Which must nevertheless be done and done well. Of the actors, I would say the most dangerous and insidious are the UN agencies. My experience with them extends back some 20 years, of which during the last 13 I was associated most closely with UNESCO, its culture section. For every single agency with which I had any sort of connection — UNESCO, the Food and Agriculture Organization (FAO), the UN Development Program (UNDP), the World Health Organization, UNICEF, and the UN Climate Change program (UNFCCC) — rights-obsessed ideology was (and very much is) part of their consideration of themselves, the world, and their place in the world.
What this obsession has led to is development “through the lens” of women’s rights, child’s rights, indigenous rights, migrant rights, and so on. Cultural heritage “through the lens” of these rights, food and agriculture “through the lens” of these rights, health and medicine “through the lens” of these rights, education “through the lens” of these rights, climate “through the lens” of these rights.

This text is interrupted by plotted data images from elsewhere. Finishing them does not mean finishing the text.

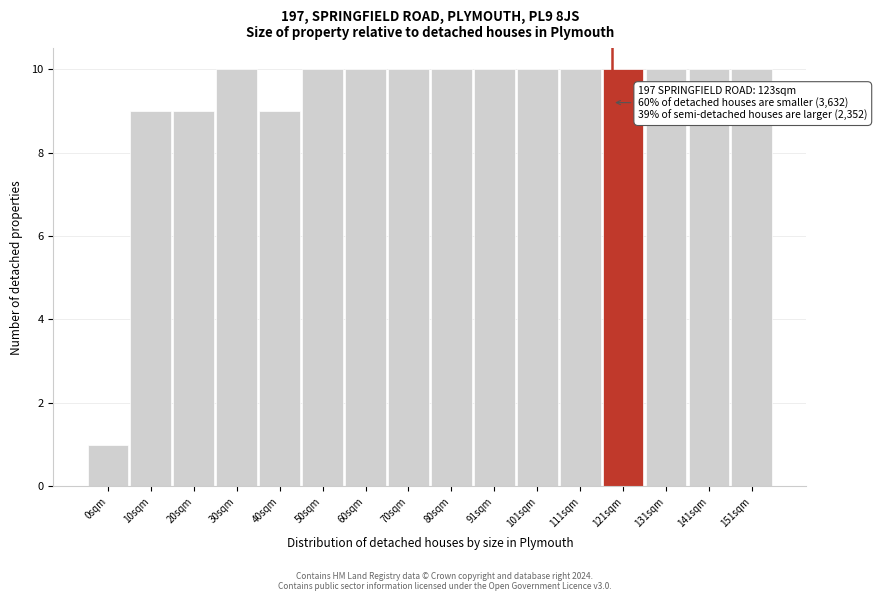

Reading right to left, list all the values displayed in this chart.

10	10	10	10	10	10	10	10	10	10	10	9	10	9	9	1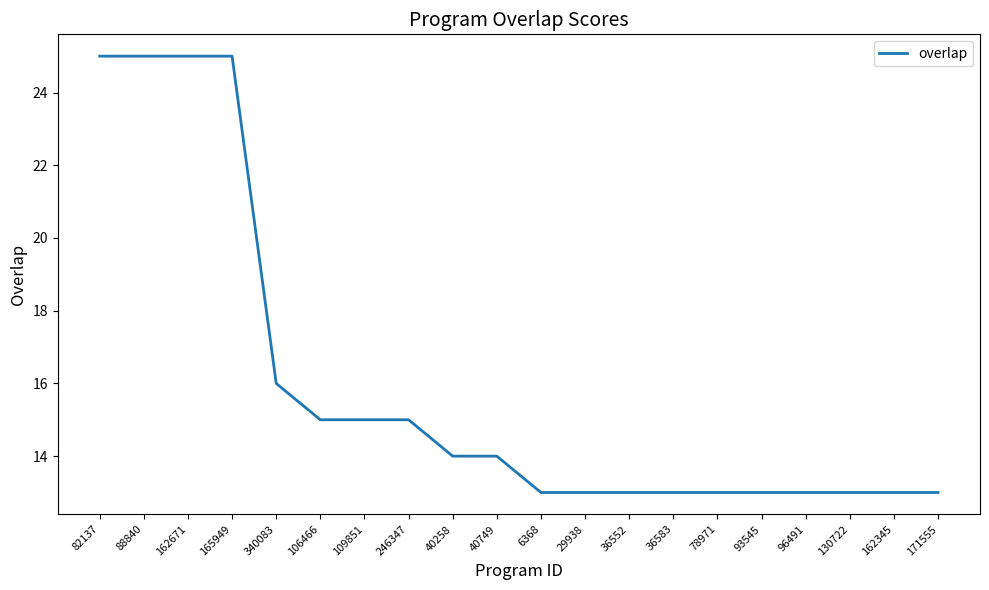

Read the value at 78971.

13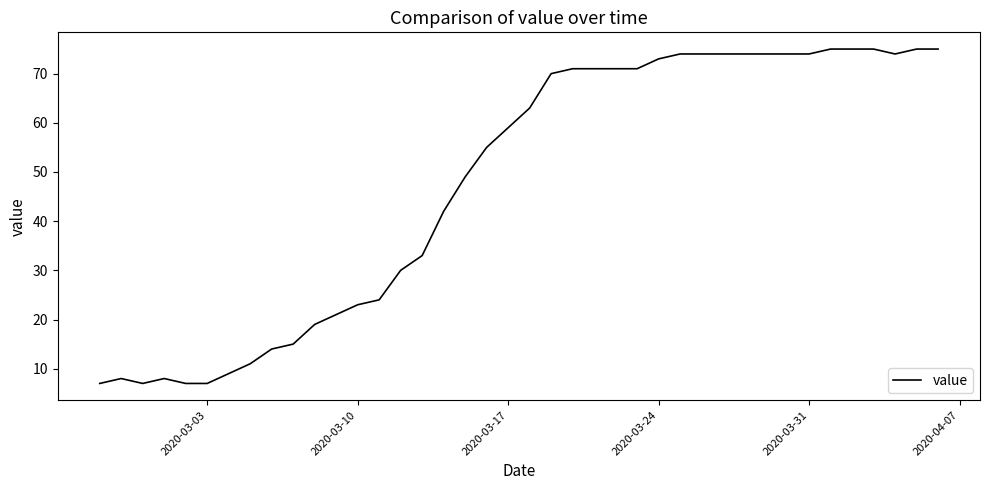

What is the minimum value shown in the chart?

7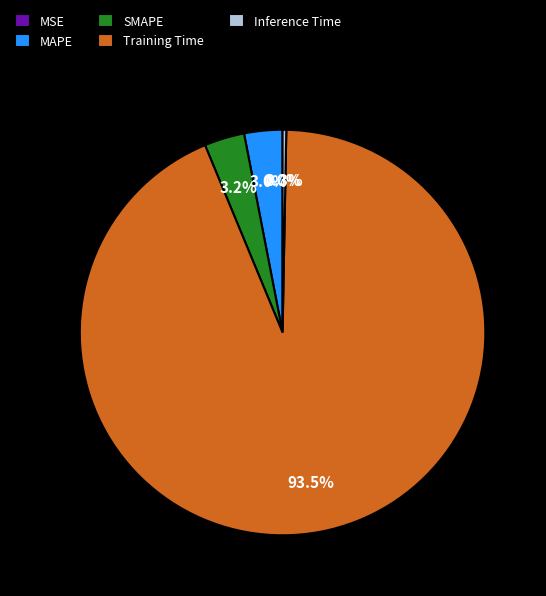

Which category accounts for the majority?

Training Time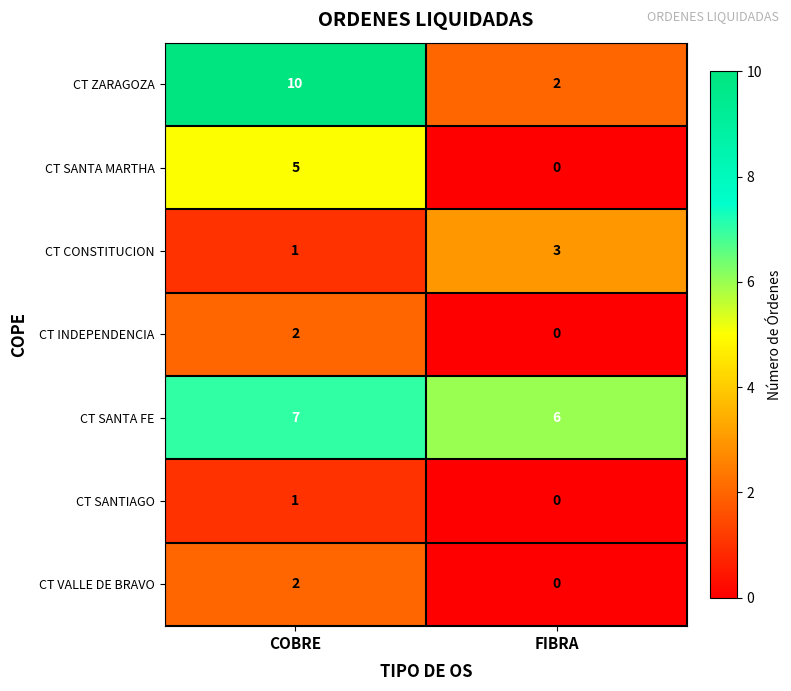

The value of CT SANTA MARTHA at FIBRA is -2. True or false?

False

Whether or not these have any validity in any target population for a UN program is a separate matter, but my field experience is that when it comes to helping or aiding development, insisting on rights of any kind being part of the plan makes it more confusing, at best, and even contentious at times. In cultural fieldwork, this leads to all sorts of problems because cultural heritage has clearly defined roles for male and female, and forcing females to don male roles is not a “victory” in communities that value their traditions. It’s much the same with development work. To give you an example, both the UNFCCC and FAO claim that climate change impacts women farmers disproportionately. This is rubbish, because smallholder farming the world over is a family activity.
The UN and its agencies, I emphatically posit, is the source of authority and legitimacy for all those organizations that Haas has named. For their mendacity and chronic corruption to be remedied, the source must be dealt with.